● **Text block**
[Updated: With the proper use of “lying.”] With everything going on in the world you can be forgiven if you haven’t paid a lot of attention to … South Dakota. I mean, to most of us it’s just that big flat place “over there”. A place where unless you’re counting pheasants and super spreader motorcycle rallies nothing much ever happens.
But then you get a story like the one where the state’s top law enforcement officer — protecting and serving, y’know — kills a guy with his car — and given the place’s 90% Republican control, gets off with a hand-slap, essentially Scot-free, at least until he doesn’t.
Yesterday the South Dakota legislature finally summoned the courage to impeach Attorney General Jason Ravnsborg for, A: Killing 55 year-old Joe Boever by hitting him as he walked alongside a rural highway, and then B: Flagrantly lying about it, claiming he thought Boever, a guy whose head came through Ravnsborg’s windshield, was a deer.
The story has played here in Minnesota and nationally, but usually without the telling details, some of which were only partly known until the full North Dakota BCI report was released several weeks ago. (The incident took place Sept. 12, 2020.) Having already established that the dead man’s glasses were lying on the passenger seat of Ravnsborg’s car, thereby making it, well, pretty damned unlikely the Attorney General didn’t know he’d hit a human being, the report revealed that far from Boever walking on the road, Ravnsborg — a guy who at at age 46 has already accumulated 25 traffic citations — was completely off the road, as in his entire car, a full-size Ford, was on the other side of the rumble strips and fog lines, practicaly in the ditch, when he hit Boever, who was carrying a flashlight, so hard Boever’s head not only came through the windshield but one of his legs was torn completely off.

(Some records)
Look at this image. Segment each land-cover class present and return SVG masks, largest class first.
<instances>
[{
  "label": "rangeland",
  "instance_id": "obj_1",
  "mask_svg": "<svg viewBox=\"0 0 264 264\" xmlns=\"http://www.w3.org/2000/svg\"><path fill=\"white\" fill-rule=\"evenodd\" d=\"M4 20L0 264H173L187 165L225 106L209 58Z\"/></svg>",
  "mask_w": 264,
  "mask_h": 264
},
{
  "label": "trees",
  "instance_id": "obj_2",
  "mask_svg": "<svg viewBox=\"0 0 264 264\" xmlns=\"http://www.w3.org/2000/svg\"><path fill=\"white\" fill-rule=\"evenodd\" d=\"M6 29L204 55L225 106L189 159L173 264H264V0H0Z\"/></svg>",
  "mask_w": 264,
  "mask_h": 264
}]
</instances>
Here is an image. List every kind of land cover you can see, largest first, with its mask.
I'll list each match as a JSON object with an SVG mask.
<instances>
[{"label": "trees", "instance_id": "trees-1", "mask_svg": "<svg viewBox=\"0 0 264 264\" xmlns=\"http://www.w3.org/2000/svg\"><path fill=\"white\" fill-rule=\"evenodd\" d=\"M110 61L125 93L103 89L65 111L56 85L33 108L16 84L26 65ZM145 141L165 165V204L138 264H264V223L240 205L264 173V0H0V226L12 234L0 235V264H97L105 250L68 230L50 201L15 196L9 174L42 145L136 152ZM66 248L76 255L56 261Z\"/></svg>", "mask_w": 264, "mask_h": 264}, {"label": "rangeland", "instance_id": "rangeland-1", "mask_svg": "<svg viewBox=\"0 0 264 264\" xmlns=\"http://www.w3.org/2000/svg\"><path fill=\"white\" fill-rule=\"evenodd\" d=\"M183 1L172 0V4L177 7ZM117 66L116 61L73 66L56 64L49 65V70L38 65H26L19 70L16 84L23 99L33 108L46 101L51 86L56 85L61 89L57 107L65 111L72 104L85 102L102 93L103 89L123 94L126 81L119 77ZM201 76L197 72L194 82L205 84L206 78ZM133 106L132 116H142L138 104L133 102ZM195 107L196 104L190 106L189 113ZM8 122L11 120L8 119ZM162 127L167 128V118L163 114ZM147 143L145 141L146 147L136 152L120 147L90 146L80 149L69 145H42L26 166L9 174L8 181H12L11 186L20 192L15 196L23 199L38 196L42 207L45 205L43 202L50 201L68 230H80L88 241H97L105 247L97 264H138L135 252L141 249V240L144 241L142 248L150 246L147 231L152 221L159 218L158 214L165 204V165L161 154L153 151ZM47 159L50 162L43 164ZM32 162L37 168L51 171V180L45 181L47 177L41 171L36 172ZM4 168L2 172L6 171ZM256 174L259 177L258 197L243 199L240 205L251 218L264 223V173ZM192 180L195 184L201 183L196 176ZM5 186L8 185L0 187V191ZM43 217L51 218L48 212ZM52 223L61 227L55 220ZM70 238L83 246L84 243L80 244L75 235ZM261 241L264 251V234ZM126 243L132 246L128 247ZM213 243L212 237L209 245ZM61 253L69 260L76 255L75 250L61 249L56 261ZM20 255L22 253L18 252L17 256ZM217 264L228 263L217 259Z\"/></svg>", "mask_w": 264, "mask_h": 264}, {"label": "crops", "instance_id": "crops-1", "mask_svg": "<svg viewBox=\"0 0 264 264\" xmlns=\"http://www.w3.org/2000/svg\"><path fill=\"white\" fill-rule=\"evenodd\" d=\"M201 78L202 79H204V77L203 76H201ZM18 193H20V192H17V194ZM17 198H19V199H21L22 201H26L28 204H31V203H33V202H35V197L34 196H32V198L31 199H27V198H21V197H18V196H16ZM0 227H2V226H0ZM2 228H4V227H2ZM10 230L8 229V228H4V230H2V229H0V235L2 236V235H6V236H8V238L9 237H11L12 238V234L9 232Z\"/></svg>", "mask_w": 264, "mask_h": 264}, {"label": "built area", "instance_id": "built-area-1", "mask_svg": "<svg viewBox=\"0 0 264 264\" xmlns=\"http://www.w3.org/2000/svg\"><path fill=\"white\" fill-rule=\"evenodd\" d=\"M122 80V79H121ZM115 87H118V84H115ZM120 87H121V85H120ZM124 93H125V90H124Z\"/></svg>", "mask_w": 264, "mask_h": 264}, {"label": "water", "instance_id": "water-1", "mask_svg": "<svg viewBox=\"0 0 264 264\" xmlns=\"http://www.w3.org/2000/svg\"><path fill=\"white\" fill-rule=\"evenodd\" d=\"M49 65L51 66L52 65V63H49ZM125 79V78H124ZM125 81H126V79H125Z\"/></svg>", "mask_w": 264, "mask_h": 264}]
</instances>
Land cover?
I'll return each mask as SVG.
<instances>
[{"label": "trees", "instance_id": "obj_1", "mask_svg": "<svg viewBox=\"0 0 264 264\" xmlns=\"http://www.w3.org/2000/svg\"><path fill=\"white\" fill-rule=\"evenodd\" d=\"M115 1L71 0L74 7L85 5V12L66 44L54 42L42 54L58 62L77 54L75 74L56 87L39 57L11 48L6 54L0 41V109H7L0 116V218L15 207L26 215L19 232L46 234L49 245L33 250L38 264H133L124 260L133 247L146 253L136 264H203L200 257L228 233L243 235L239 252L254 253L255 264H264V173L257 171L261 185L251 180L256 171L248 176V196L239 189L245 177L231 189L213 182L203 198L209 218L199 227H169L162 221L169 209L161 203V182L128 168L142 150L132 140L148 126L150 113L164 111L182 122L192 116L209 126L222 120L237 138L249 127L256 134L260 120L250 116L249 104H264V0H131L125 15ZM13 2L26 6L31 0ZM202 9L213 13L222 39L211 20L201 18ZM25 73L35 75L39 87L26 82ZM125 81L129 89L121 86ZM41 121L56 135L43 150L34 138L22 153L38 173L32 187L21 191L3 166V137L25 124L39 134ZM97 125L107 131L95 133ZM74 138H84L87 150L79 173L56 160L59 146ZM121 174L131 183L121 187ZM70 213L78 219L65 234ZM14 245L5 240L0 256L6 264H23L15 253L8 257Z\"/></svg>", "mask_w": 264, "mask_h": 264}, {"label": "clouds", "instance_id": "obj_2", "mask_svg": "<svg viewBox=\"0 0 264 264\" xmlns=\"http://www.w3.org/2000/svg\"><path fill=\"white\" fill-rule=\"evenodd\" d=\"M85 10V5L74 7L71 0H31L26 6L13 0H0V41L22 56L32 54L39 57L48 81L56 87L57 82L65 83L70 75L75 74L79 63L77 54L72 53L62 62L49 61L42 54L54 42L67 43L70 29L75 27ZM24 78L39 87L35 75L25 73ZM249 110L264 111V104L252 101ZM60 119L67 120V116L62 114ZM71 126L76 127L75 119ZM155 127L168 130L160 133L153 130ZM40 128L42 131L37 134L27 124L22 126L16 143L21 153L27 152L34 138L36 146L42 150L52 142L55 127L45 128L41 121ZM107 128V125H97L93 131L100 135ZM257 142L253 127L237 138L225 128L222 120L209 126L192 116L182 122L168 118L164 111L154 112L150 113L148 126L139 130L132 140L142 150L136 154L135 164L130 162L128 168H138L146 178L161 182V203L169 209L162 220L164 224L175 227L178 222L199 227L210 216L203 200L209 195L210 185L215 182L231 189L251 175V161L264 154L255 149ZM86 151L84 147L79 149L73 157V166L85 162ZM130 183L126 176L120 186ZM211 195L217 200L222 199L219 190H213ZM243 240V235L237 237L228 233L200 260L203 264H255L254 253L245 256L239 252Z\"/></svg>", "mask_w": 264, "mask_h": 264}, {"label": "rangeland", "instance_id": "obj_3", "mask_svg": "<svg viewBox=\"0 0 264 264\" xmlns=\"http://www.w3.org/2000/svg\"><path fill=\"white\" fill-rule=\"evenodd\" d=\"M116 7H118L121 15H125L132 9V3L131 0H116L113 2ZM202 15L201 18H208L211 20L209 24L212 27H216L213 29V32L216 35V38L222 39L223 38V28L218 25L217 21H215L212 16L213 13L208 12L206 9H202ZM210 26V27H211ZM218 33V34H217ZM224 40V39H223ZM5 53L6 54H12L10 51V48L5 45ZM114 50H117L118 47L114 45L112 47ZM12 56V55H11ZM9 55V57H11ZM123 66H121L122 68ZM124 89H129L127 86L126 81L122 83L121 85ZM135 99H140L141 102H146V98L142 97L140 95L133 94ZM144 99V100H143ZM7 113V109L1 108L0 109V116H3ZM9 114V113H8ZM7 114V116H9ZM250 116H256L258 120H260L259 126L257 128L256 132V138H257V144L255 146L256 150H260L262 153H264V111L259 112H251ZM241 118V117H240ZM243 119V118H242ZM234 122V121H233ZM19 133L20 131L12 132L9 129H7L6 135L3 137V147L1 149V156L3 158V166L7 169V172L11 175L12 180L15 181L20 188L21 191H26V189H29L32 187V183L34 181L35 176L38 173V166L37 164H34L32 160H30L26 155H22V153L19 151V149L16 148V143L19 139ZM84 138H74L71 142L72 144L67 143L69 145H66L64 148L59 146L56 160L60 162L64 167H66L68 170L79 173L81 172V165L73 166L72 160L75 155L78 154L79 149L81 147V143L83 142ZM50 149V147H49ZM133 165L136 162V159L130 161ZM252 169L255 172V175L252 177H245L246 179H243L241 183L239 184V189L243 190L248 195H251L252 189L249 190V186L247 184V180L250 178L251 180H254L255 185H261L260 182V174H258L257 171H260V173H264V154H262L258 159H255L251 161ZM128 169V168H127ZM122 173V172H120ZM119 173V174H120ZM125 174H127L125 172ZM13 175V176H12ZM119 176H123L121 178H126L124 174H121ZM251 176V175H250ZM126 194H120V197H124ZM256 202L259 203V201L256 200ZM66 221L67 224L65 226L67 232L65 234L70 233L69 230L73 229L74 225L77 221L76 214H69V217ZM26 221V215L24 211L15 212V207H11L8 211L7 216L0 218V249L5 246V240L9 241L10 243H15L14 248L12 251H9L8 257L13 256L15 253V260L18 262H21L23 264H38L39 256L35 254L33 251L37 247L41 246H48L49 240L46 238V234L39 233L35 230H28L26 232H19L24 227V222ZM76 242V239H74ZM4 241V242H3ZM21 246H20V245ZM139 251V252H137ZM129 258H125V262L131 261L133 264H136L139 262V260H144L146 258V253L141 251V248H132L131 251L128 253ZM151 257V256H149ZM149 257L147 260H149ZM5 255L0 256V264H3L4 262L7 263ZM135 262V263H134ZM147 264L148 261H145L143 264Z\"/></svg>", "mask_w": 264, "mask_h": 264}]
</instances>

● **Actions to take**
1 - Translate this sentence from the piece on the South Dakota attorney general into Spanish: "The story has played here in Minnesota and nationally, but usually without the telling details, some of which were only partly known until the full North Dakota BCI report was released several weeks ago."
2 - Return the passage of the piece on the South Dakota attorney general from "[Updated: With the" up to and including "much ever happens.", copied word for word.

● **Responses**
1 - La historia se ha difundido aquí en Minnesota y a nivel nacional, pero por lo general sin los detalles reveladores, algunos de los cuales solo se conocían en parte hasta que se publicó el informe completo de la BCI de Dakota del Norte hace varias semanas.

2 -
[Updated: With the proper use of “lying.”] With everything going on in the world you can be forgiven if you haven’t paid a lot of attention to … South Dakota. I mean, to most of us it’s just that big flat place “over there”. A place where unless you’re counting pheasants and super spreader motorcycle rallies nothing much ever happens.